The policy document has
acknowledged the difficulties in providing euthanasia to psychiatric patients,
noting that Belgian euthanasia law was “primarily written for physical
suffering in a terminal situation.”

The suffering of psychiatric
patients must therefore be considered hopeless, unbearable and untreatable if a
request for euthanasia was to proceed, the policy document says, adding that
requests must be voluntarily and repeatedly made by a competent adult for them
to be legitimate.

After three doctors have
assented to the patient’s request, the euthanasia can go ahead on the Brothers
of Charity premises, the document concluded.

“If the euthanasia
procedure takes place in a facility of the Brothers of Charity, a preliminary
review is necessary,” it says. “The reason is that, on the one hand,
we want to respect the physician’s therapeutic freedom, but on the other hand
we want to go about euthanasia being performed in a facility of the Brothers of
Charity with the utmost caution.”

In the Flanders region of
Belgium, the order is considered to be the most important provider of mental
health care services. The order also runs schools, employing about 12,000 staff
nationwide.

About 12 psychiatric patients in
the care of the Brothers of Charity are believed to have asked for euthanasia
over the past year, with two of them being transferred elsewhere to receive the
injections to end their lives.

Raf De Rycke, chairman of the
board of the Brothers of Charity Group, said in comments reported by De Morgen April
25 that the group was guided by three fundamental values in producing the
policy: respect for the patient’s life, the autonomy of the patient and the
relationship between the care provider and the patient.

“The protection of life
remains fundamental,” said De Rycke. “But we also want to respect the
patient’s autonomy, even if he has the desire to live no longer. We do not
approve of the (euthanasia) act as such, but respect the demand and see
(permitting) it as a form of charity.”

Brochier said she suspected the
Belgian bishops were “very embarrassed” by the policy but suggested
they shared some of the blame because, she said, they appeared to give up the
fight against euthanasia, partly by failing to correct some priests and doctors
when they have argued for the procedure while publicly purporting to be
Catholic.

“It is very difficult to
hear a clear message about euthanasia,” Brochier said. “But it should
be condemned very strongly, and doctors who perform euthanasia should have a
clear message from the church, from the pope, from the bishops, so that they
can understand that they are killing somebody.”

“Palliative care is very good
in Belgium.
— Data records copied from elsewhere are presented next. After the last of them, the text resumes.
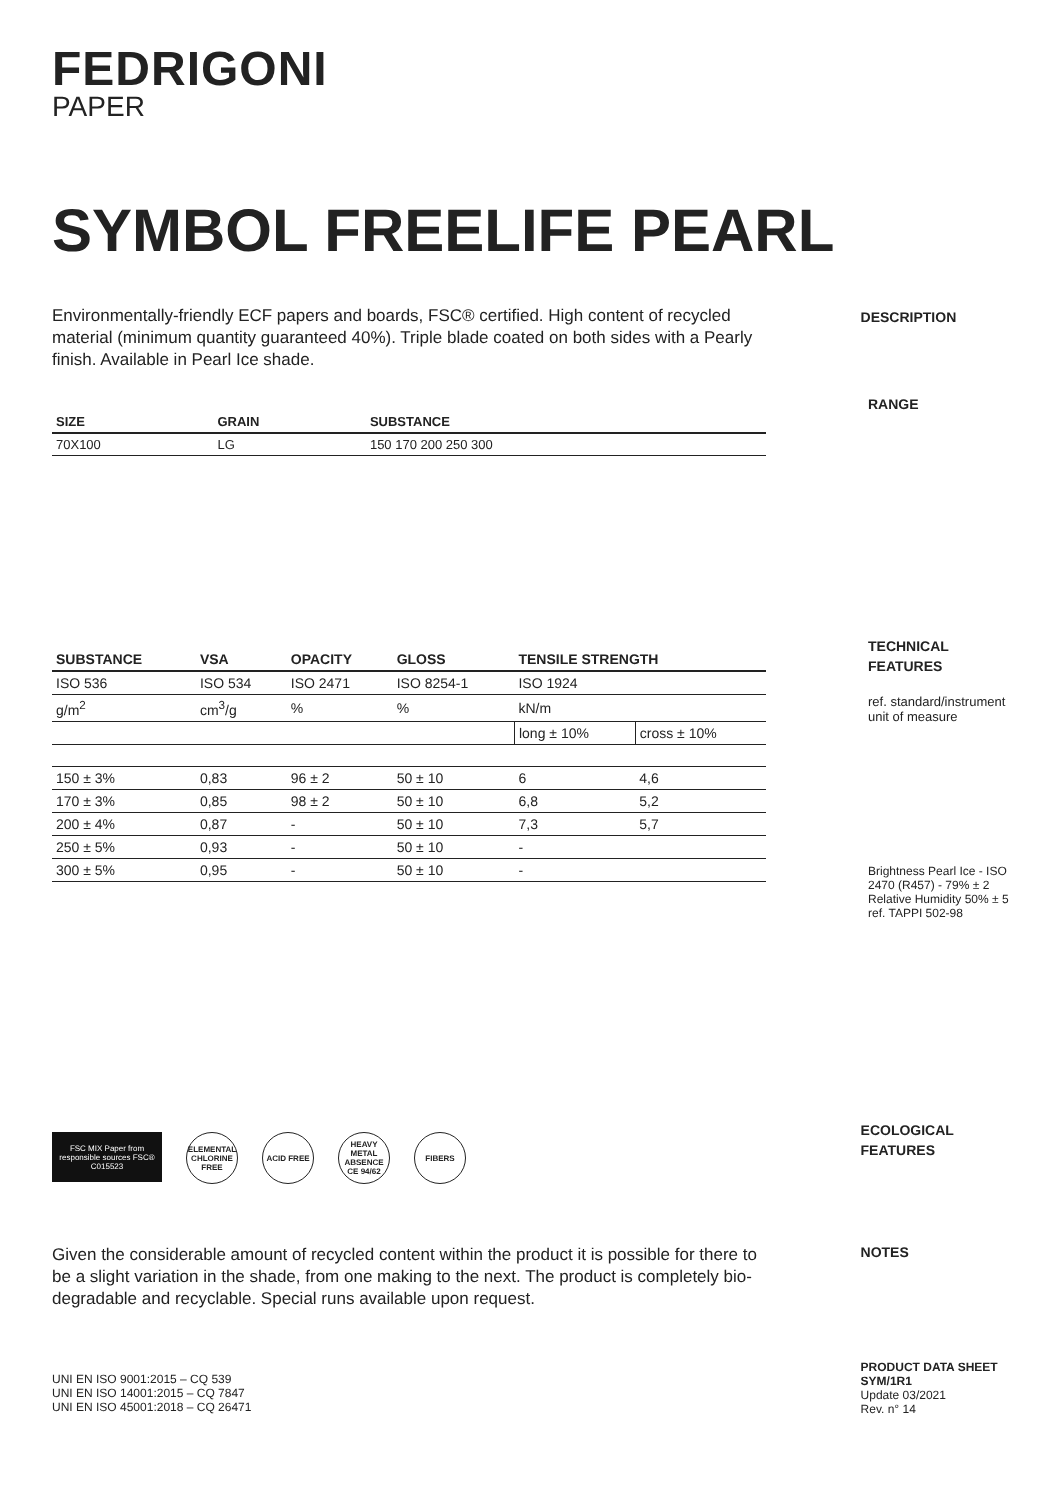FEDRIGONI
PAPER
SYMBOL FREELIFE PEARL
Environmentally-friendly ECF papers and boards, FSC® certified. High content of recycled material (minimum quantity guaranteed 40%). Triple blade coated on both sides with a Pearly finish. Available in Pearl Ice shade.
DESCRIPTION
| SIZE | GRAIN | SUBSTANCE |
| --- | --- | --- |
| 70X100 | LG | 150 170 200 250 300 |
RANGE
| SUBSTANCE | VSA | OPACITY | GLOSS | TENSILE STRENGTH | |
| --- | --- | --- | --- | --- | --- |
| ISO 536 | ISO 534 | ISO 2471 | ISO 8254-1 | ISO 1924 | |
| g/m<sup>2</sup> | cm<sup>3</sup>/g | % | % | kN/m | |
| | | | | long ± 10% | cross ± 10% |
| 150 ± 3% | 0,83 | 96 ± 2 | 50 ± 10 | 6 | 4,6 |
| 170 ± 3% | 0,85 | 98 ± 2 | 50 ± 10 | 6,8 | 5,2 |
| 200 ± 4% | 0,87 | - | 50 ± 10 | 7,3 | 5,7 |
| 250 ± 5% | 0,93 | - | 50 ± 10 | - | |
| 300 ± 5% | 0,95 | - | 50 ± 10 | - | |
TECHNICAL
FEATURES
ref. standard/instrument unit of measure
Brightness Pearl Ice - ISO 2470 (R457) - 79% ± 2
Relative Humidity 50% ± 5
ref. TAPPI 502-98
FSC MIX Paper from responsible sources FSC® C015523
ELEMENTAL CHLORINE FREE
ACID FREE HEAVY METAL ABSENCE CE 94/62
FIBERS
ECOLOGICAL
FEATURES
Given the considerable amount of recycled content within the product it is possible for there to be a slight variation in the shade, from one making to the next. The product is completely bio-degradable and recyclable. Special runs available upon request.
NOTES
UNI EN ISO 9001:2015 – CQ 539
UNI EN ISO 14001:2015 – CQ 7847
UNI EN ISO 45001:2018 – CQ 26471
PRODUCT DATA SHEET
SYM/1R1
Update 03/2021
Rev. n° 14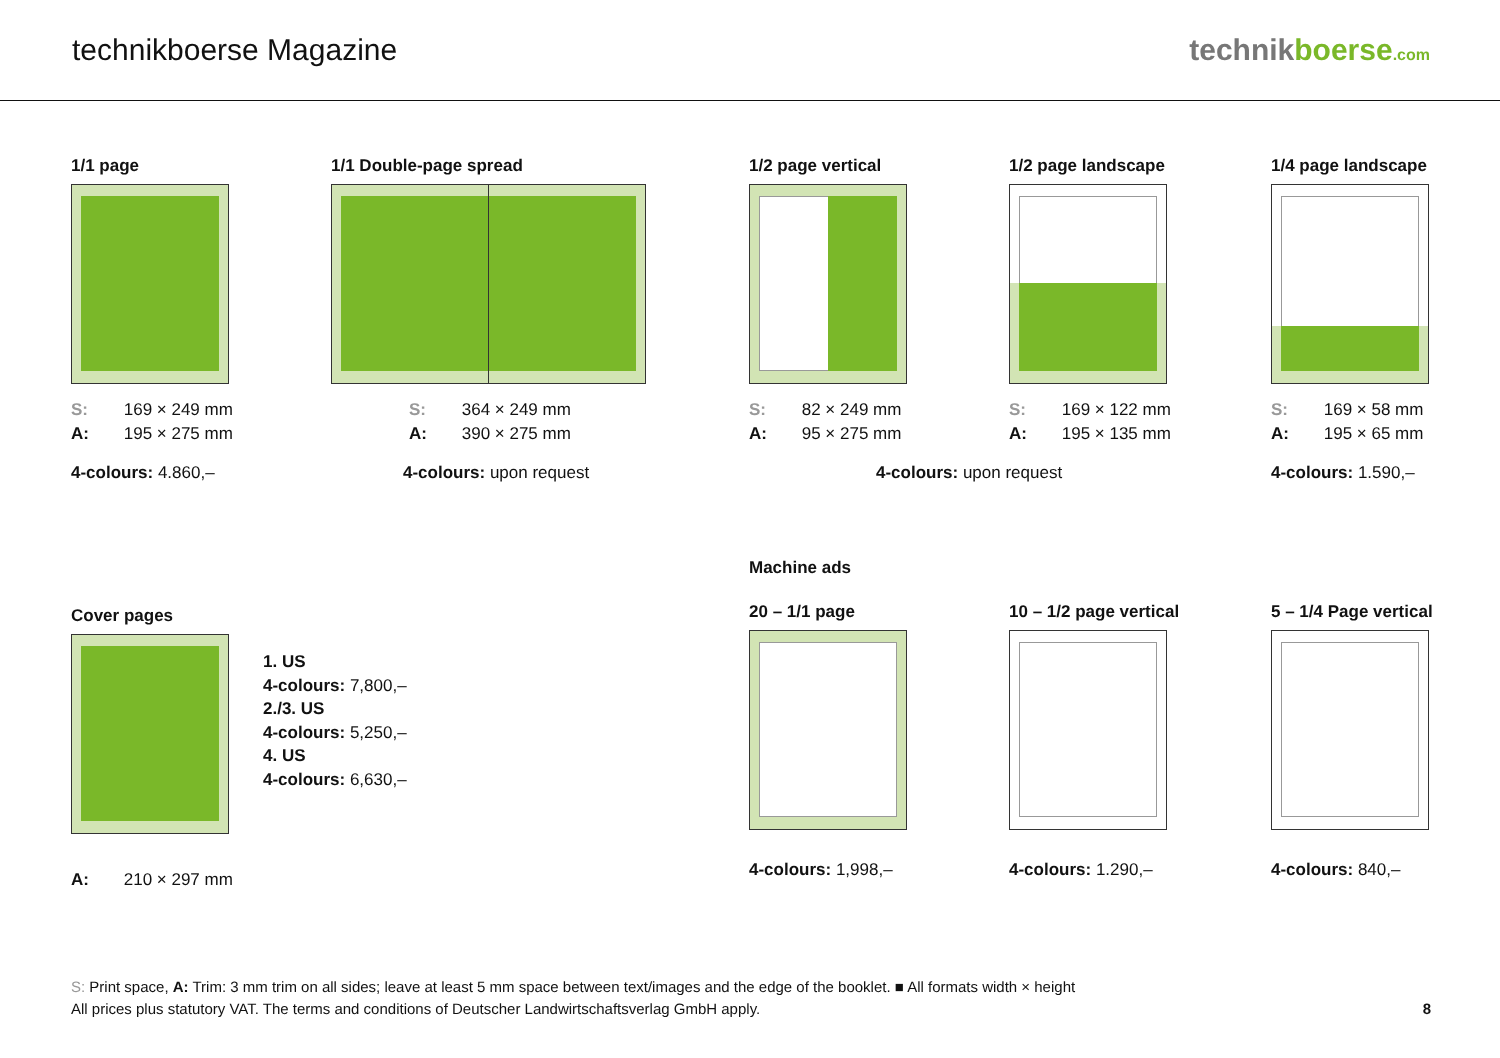technikboerse Magazine technikboerse.com
1/1 page
S: 169 × 249 mm
A: 195 × 275 mm
4-colours: 4.860,–
1/1 Double-page spread
S: 364 × 249 mm
A: 390 × 275 mm
4-colours: upon request
1/2 page vertical
S: 82 × 249 mm
A: 95 × 275 mm
4-colours: upon request
1/2 page landscape
S: 169 × 122 mm
A: 195 × 135 mm
1/4 page landscape
S: 169 × 58 mm
A: 195 × 65 mm
4-colours: 1.590,–
Cover pages
1. US
4-colours: 7,800,–
2./3. US
4-colours: 5,250,–
4. US
4-colours: 6,630,–
A: 210 × 297 mm
Machine ads
20 – 1/1 page
4-colours: 1,998,–
10 – 1/2 page vertical
4-colours: 1.290,–
5 – 1/4 Page vertical
4-colours: 840,–
S: Print space, A: Trim: 3 mm trim on all sides; leave at least 5 mm space between text/images and the edge of the booklet. ■ All formats width × height
All prices plus statutory VAT. The terms and conditions of Deutscher Landwirtschaftsverlag GmbH apply. 8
We don’t need euthanasia,” she added.

CNS repeatedly try to reach the
Belgian bishops’ conference for comment.

Belgium legalized euthanasia in
2003, a year after the Netherlands became the first country since Nazi Germany
to introduce the procedure.

Technically, euthanasia in Belgium
remains an offense, with the law protecting doctors from prosecution only if
they abide by carefully set criteria.

This initially included limiting
euthanasia only to adults who were suffering unbearably and who were able to
give their consent but, in 2014, the law was also extended to “emancipated
children.”

Despite safeguards, critics have
argued the law is interpreted so liberally that euthanasia is available on
demand, with doctors also increasingly giving lethal injections to people who
are disabled, demented or mentally ill.